Rewrite the records from the line with "Q: What is the" up to and including the line with "A: There are 4 pepper pieces.", replacing "sausage slices" with "cucumber slices" and leaving everything else unchanged.

_Records to use_
──────

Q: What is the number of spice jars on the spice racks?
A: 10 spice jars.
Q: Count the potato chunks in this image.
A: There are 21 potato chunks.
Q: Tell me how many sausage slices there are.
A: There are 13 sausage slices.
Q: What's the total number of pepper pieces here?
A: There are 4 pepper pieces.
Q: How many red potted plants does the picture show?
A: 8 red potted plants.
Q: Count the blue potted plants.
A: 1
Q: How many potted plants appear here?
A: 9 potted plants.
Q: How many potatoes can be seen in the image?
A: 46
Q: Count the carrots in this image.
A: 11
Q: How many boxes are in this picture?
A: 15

──────

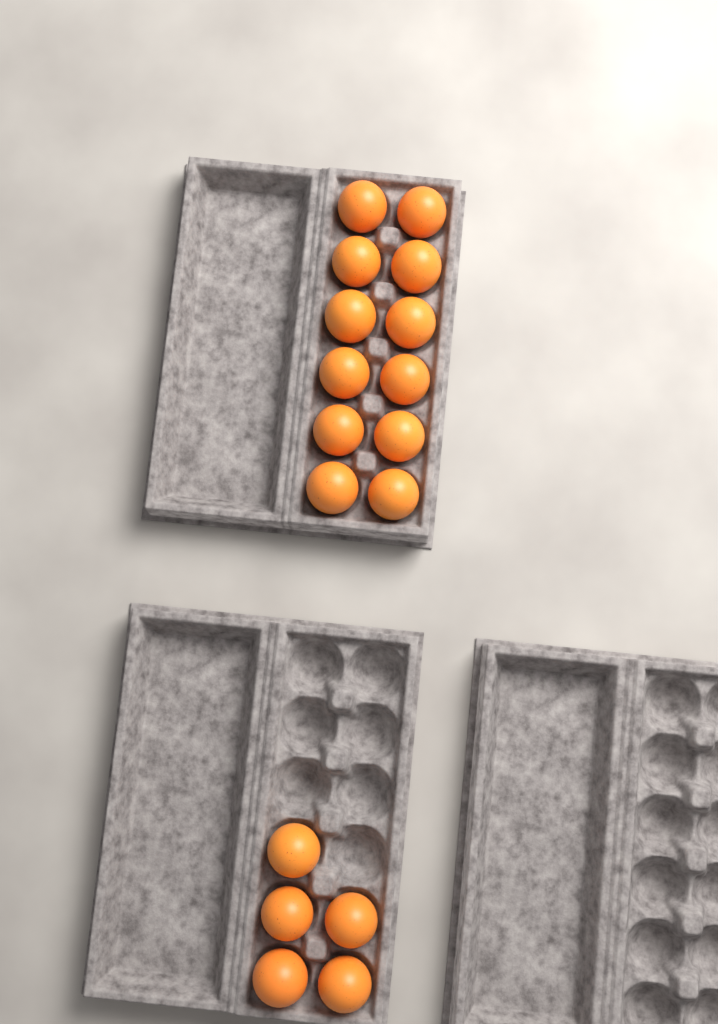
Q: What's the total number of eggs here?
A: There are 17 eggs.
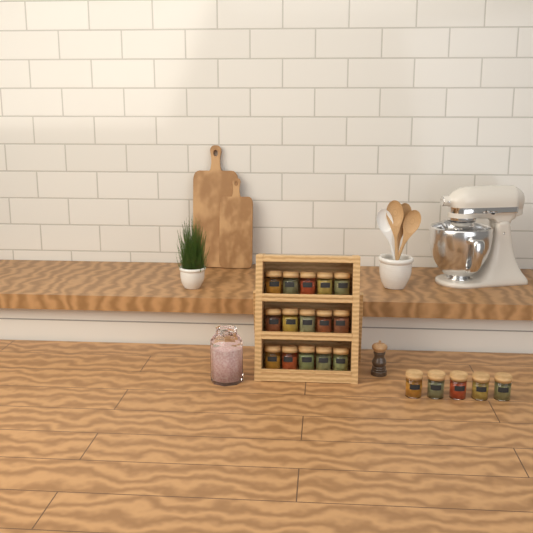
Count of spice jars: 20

──────

_Finished answer_
Q: What is the number of spice jars on the spice racks?
A: 10 spice jars.
Q: Count the potato chunks in this image.
A: There are 21 potato chunks.
Q: Tell me how many cucumber slices there are.
A: There are 13 cucumber slices.
Q: What's the total number of pepper pieces here?
A: There are 4 pepper pieces.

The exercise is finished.